= Hans Deuss =

Dutch realist painter

Hans Deuss (born Amsterdam, 1948) is a Dutch realist painter. Hans Deuss graduated from the Graphics training at the Gerrit Rietveld Academie in Amsterdam, and started a career in advertising. In 1974 he became a painter.

Hans Deuss' work was part of many expositions of the works of Independent Realists in the Møhlmann museum. His works were also displayed in the Singer Museum in Laren, the Aemstelle Museum in Amstelveen, the Markiezenhof in Bergen op Zoom and the PAN Galerie De Twee Pauwen in The Hague. His work was also displayed abroad in New York, Atlanta, Tokyo, Paris, Antwerp, Strassbourg and Dijon.

==Works==
The main theme of Hans Deuss' work is landscapes. In his paintings, man can be "sensed" by his absence; only the footsteps are visible. The landscapes are fantasy landscapes with mostly angular architectural shapes that sharply contrast with the organic shapes seen in nature. Nature and Culture are in eternal conflict with each other in Hans Deuss' works. Classically shaped exotic buildings stand in sharp contrast with the advancing foliage: trees and bushes grow through constructions or loom in the distance. Air and water surround the architecture. Stairs lead up or down, and seem to offer an escape out of this constricting situation.
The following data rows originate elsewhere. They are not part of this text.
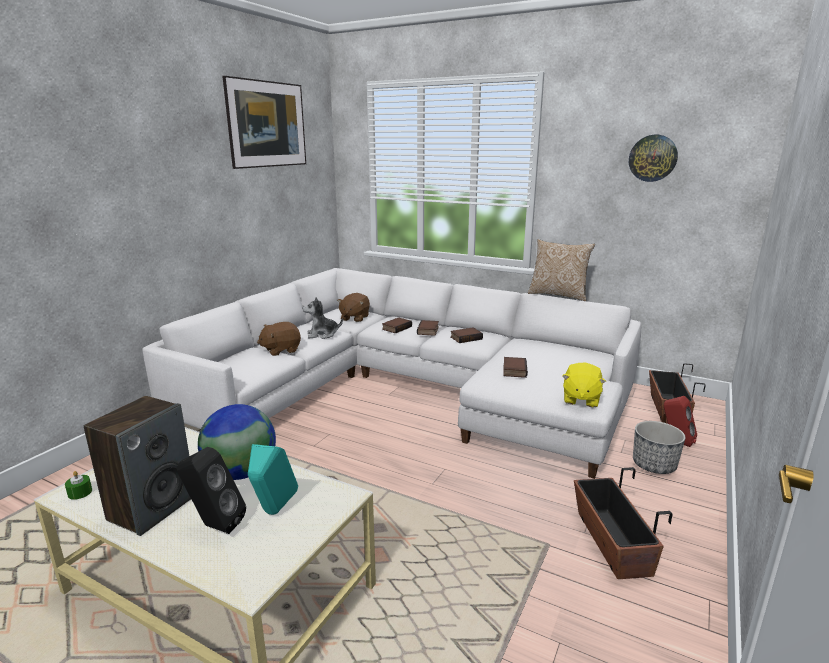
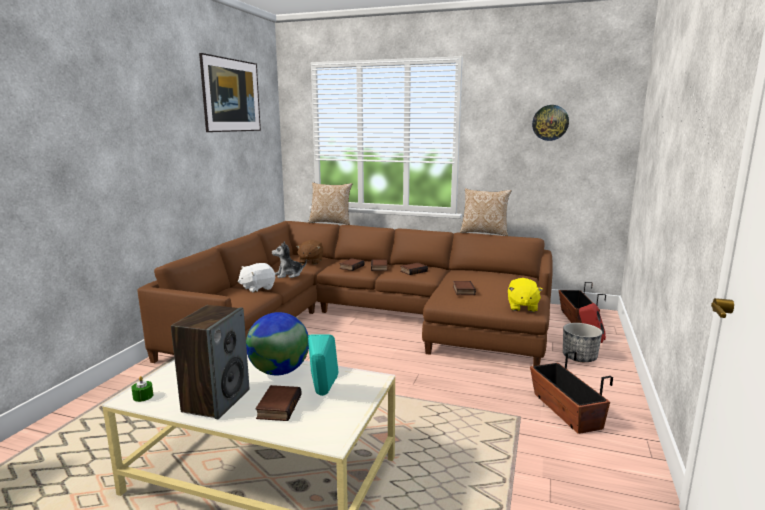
camera: 10 degrees left, 5 degrees down
(214, 525) = (278, 407): black speaker -> book
(281, 350) = (257, 288): brown plush toy -> white plush toy
(383, 272) = (331, 222): none -> pillow
(407, 390) = (365, 319): white sofa -> brown sofa

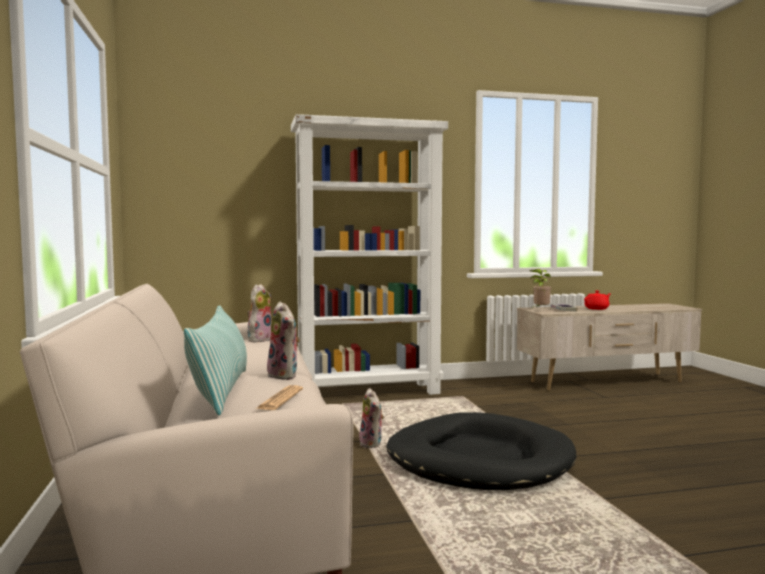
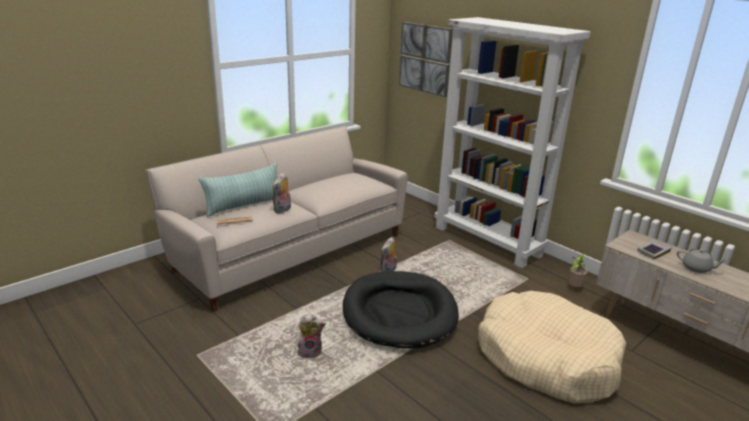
camera: 60 degrees right, 20 degrees up
(202, 187) = (425, 58): none -> picture
(259, 340) = (359, 181): plush toy -> plush toy (310, 352)
(540, 310) = (631, 241): potted plant -> potted plant (574, 288)
(597, 309) = (696, 268): red teapot -> grey teapot
(606, 423) = (546, 358): none -> beige dog bed

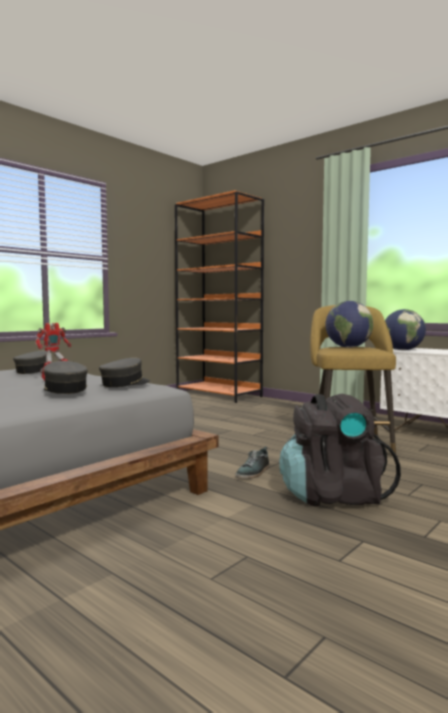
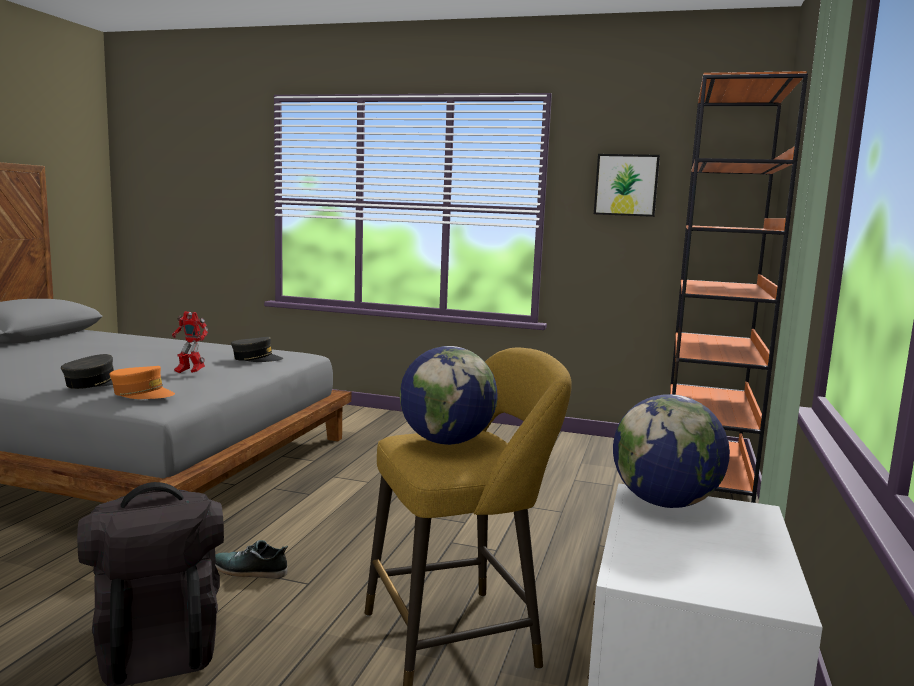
camera: 65 degrees right, 5 degrees up
(125, 384) = (142, 393): grey cap -> orange cap
(146, 245) = (626, 185): none -> picture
His paintings give the viewer a sense of enormous space by a horizon far way, or a window that leads the viewer outside of the picture: it is there that the freedom is.

Nature gives battle to the presence of man. Deuss shows mans urge to destruction and the fight that nature wages to save itself. Eventually, Deuss' paintings seem to tell us, nature will come out victorious, but it will take a very long time. The wind blows seeds in tiny cracks in the structures, from which plants and trees will grow that will eventually engulf the building. Deuss likes to spend time outside of the city in which he lives, and he loves to cycle through the flat polderlandscape around Amsterdam. The ever-expanding city can always be seen looming on the horizon, like an advancing front. Deuss is fascinated by this concept.

The buildings in his paintings are figments of his imagination or based on real building. They can be glimpses of memories of his childhood when he was leafing through old photo albums, or of his travels: for example Mexico, where he visited the ancient Aztec buildings.

The surrealistic buildings are mostly open constructions without roof, windows or doors. Air, water or foliage can be glimpsed through these openings. The buildings are not dilapidated or dirty buildings but look to be carefully conserved and clean. Everything is tidy and structured in the painting of Deuss. This tidiness is enhanced by his painting style: the structures of the walls, the leaves of the trees, everything is painted in excruciating detail.

Deuss studied at the Rietveld academy in Amsterdam, and was taught by Melle and Herman Gordijn. This was where his interest in the Magical Realism was born.